Non-Invasive Near-field Spectroscopy of Single Sub-Wavelength Complementary Resonators

TL;DR

This paper compares far-field and near-field THz spectroscopy methods for studying subwavelength metallic resonators, demonstrating that near-field microscopy effectively probes single resonators and provides detailed spatial and spectral information.

Contribution

It introduces a near-field THz microscopy technique that overcomes limitations of far-field methods for analyzing individual subwavelength resonators, enabling detailed single-resonator studies.

Findings

Near-field spectroscopy yields high signal-to-noise spectral data for single resonators.

Far-field spectroscopy is ineffective for single resonator analysis due to weak interaction.

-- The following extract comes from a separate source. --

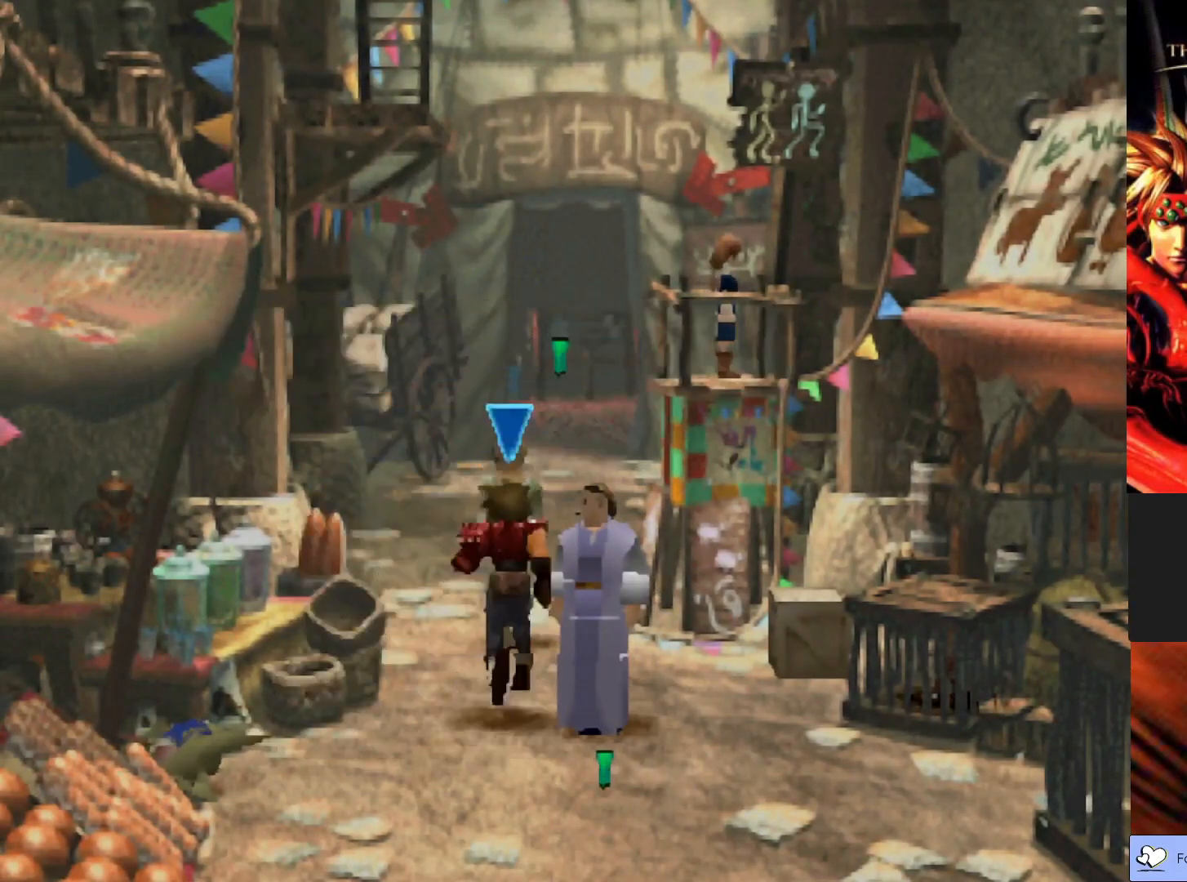
{"buttons": ["CROSS"], "left_stick": "up-right", "events": [[350, "left_stick", "right"], [383, "CIRCLE", "up"], [467, "CROSS", "down"], [467, "left_stick", "up-right"]]}
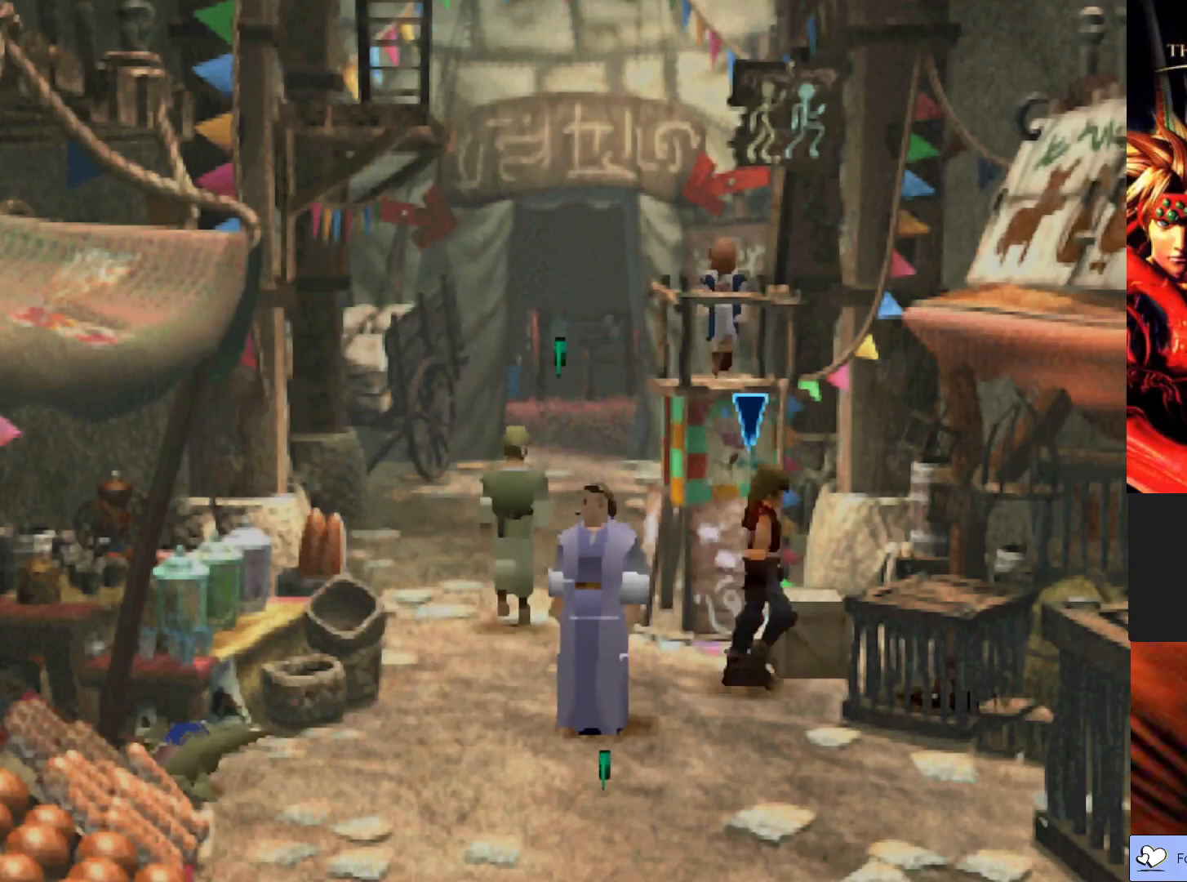
{"buttons": [], "left_stick": "center", "events": [[117, "CROSS", "up"], [333, "left_stick", "center"]]}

Near-field technique maps confined fields and surface waves, revealing resonator spectral responses.

Abstract

Subwavelength metallic resonators provide a route to achieving strong light-matter coupling by means of tight confinement of resonant electromagnetic fields. Investigation of such resonators however often presents experimental difficulties, particularly at terahertz (THz) frequencies. A single subwavelength resonator weakly interacts with THz beams, making it difficult to probe it using far-field methods; whereas arrays of resonators exhibit inter-resonator coupling, which affects the resonator spectral signature and field confinement. Here, traditional far-field THz spectroscopy is systematically compared with aperture-type THz near-field microscopy for investigating complementary THz resonators. Whilst the far-field method proves impractical for measuring single resonators, the near-field technique gives high signal-to-noise spectral information, only achievable in the far-field with resonator arrays. At the same time, the near-field technique allows us to analyze single resonators - free from inter-resonator coupling present in arrays - without significant interaction with the near-filed probe. Furthermore, the near-field technique allows highly confined fields and surface waves to be mapped in space and time. This information gives invaluable insight into resonator spectral response in arrays. This near-field microscopy and spectroscopy method enables investigations of strong light-matter coupling at THz frequencies in the single-resonator regime.